## What to do:
Copy out each of the following rows character for character, changing nothing.
[Stored data start]
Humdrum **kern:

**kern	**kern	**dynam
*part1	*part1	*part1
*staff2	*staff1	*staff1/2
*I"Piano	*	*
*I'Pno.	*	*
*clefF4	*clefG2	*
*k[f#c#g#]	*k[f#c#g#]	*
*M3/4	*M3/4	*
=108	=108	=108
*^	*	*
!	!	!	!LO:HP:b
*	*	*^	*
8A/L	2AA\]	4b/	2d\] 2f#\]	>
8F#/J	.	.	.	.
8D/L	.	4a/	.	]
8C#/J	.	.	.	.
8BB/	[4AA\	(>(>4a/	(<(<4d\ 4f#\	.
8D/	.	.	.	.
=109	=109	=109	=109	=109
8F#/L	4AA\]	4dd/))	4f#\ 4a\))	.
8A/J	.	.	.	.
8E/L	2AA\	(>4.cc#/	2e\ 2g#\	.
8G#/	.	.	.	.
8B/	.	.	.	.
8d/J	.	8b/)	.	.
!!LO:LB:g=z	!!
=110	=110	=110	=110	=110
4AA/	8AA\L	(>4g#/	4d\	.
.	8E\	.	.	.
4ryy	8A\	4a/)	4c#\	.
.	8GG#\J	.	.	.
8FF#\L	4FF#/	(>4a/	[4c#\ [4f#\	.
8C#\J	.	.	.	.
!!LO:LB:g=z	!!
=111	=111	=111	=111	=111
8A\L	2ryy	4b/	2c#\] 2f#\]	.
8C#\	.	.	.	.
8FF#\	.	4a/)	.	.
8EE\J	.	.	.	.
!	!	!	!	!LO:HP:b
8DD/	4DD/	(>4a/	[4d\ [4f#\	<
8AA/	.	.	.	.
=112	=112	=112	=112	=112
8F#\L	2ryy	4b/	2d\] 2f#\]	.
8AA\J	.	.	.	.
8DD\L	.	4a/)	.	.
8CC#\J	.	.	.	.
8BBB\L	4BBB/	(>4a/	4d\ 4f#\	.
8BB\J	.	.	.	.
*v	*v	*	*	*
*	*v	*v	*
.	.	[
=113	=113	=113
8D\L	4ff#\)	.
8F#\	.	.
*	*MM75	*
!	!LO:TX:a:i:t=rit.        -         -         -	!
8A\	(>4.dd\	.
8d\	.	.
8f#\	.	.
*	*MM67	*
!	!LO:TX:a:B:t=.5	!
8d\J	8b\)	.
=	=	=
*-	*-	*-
[Stored data end]
## Full solution:
Humdrum **kern:

**kern	**kern	**dynam
*part1	*part1	*part1
*staff2	*staff1	*staff1/2
*I"Piano	*	*
*I'Pno.	*	*
*clefF4	*clefG2	*
*k[f#c#g#]	*k[f#c#g#]	*
*M3/4	*M3/4	*
=108	=108	=108
*^	*	*
!	!	!	!LO:HP:b
*	*	*^	*
8A/L	2AA\]	4b/	2d\] 2f#\]	>
8F#/J	.	.	.	.
8D/L	.	4a/	.	]
8C#/J	.	.	.	.
8BB/	[4AA\	(>(>4a/	(<(<4d\ 4f#\	.
8D/	.	.	.	.
=109	=109	=109	=109	=109
8F#/L	4AA\]	4dd/))	4f#\ 4a\))	.
8A/J	.	.	.	.
8E/L	2AA\	(>4.cc#/	2e\ 2g#\	.
8G#/	.	.	.	.
8B/	.	.	.	.
8d/J	.	8b/)	.	.
!!LO:LB:g=z	!!
=110	=110	=110	=110	=110
4AA/	8AA\L	(>4g#/	4d\	.
.	8E\	.	.	.
4ryy	8A\	4a/)	4c#\	.
.	8GG#\J	.	.	.
8FF#\L	4FF#/	(>4a/	[4c#\ [4f#\	.
8C#\J	.	.	.	.
!!LO:LB:g=z	!!
=111	=111	=111	=111	=111
8A\L	2ryy	4b/	2c#\] 2f#\]	.
8C#\	.	.	.	.
8FF#\	.	4a/)	.	.
8EE\J	.	.	.	.
!	!	!	!	!LO:HP:b
8DD/	4DD/	(>4a/	[4d\ [4f#\	<
8AA/	.	.	.	.
=112	=112	=112	=112	=112
8F#\L	2ryy	4b/	2d\] 2f#\]	.
8AA\J	.	.	.	.
8DD\L	.	4a/)	.	.
8CC#\J	.	.	.	.
8BBB\L	4BBB/	(>4a/	4d\ 4f#\	.
8BB\J	.	.	.	.
*v	*v	*	*	*
*	*v	*v	*
.	.	[
=113	=113	=113
8D\L	4ff#\)	.
8F#\	.	.
*	*MM75	*
!	!LO:TX:a:i:t=rit.        -         -         -	!
8A\	(>4.dd\	.
8d\	.	.
8f#\	.	.
*	*MM67	*
!	!LO:TX:a:B:t=.5	!
8d\J	8b\)	.
=	=	=
*-	*-	*-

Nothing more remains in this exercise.